Action item: Your output should be exactly the lines from the one containing "9: (738, 455, 4.94)" through the final line of the following data, please, with no pictures.

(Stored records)
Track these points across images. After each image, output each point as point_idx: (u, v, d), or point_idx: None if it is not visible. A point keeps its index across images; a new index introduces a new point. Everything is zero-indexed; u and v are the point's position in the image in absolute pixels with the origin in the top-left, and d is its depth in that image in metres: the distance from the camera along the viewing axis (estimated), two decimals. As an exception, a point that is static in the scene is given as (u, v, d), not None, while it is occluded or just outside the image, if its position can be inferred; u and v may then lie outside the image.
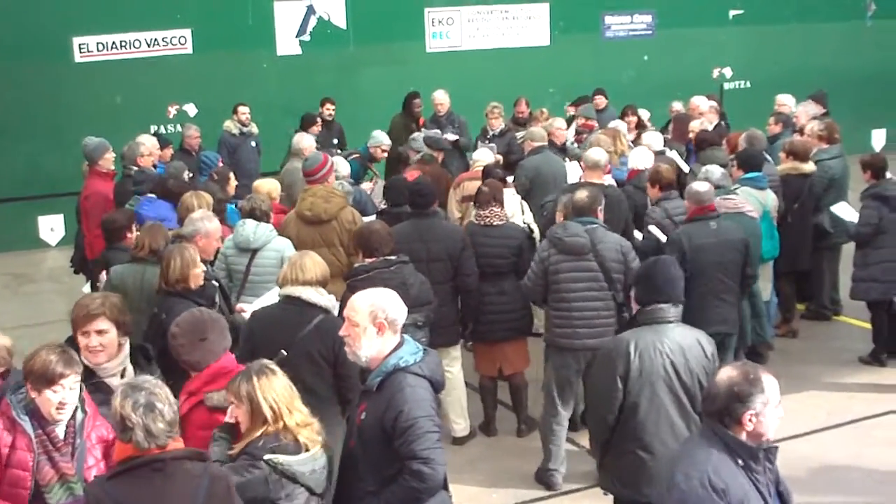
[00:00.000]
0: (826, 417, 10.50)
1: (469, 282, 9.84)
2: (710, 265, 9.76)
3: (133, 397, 4.96)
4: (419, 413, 5.70)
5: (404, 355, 5.90)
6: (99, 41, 19.32)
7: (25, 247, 18.55)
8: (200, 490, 4.97)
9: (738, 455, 4.94)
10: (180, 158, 14.92)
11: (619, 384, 6.70)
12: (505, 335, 10.06)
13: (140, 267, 8.96)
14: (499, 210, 10.17)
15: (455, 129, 16.40)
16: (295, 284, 7.57)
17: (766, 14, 24.16)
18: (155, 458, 4.93)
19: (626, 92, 19.48)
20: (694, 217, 10.04)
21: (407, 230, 9.86)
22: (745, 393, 4.94)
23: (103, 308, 6.22)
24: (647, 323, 6.84)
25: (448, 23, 22.14)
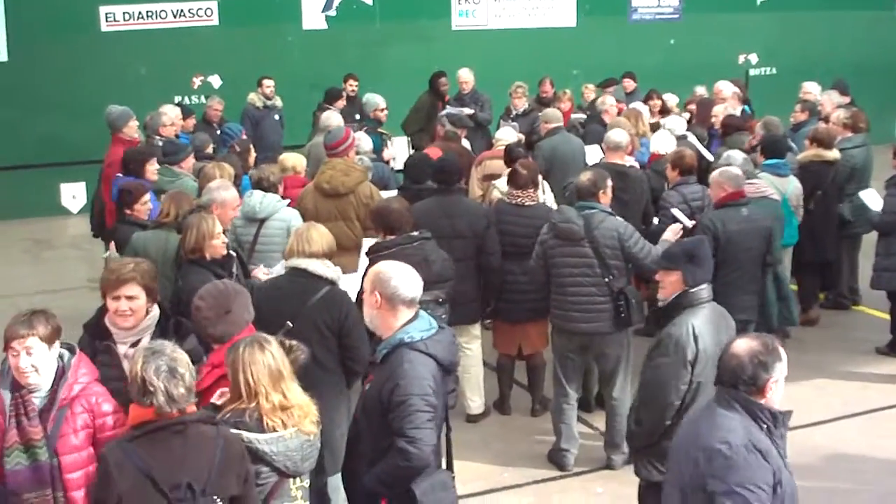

Expected answer:
9: (738, 455, 4.94)
10: (180, 158, 14.92)
11: (619, 384, 6.70)
12: (505, 335, 10.06)
13: (140, 267, 8.96)
14: (499, 210, 10.17)
15: (455, 129, 16.40)
16: (295, 284, 7.57)
17: (766, 14, 24.16)
18: (155, 458, 4.93)
19: (626, 92, 19.48)
20: (694, 217, 10.04)
21: (407, 230, 9.86)
22: (745, 393, 4.94)
23: (103, 308, 6.22)
24: (647, 323, 6.84)
25: (448, 23, 22.14)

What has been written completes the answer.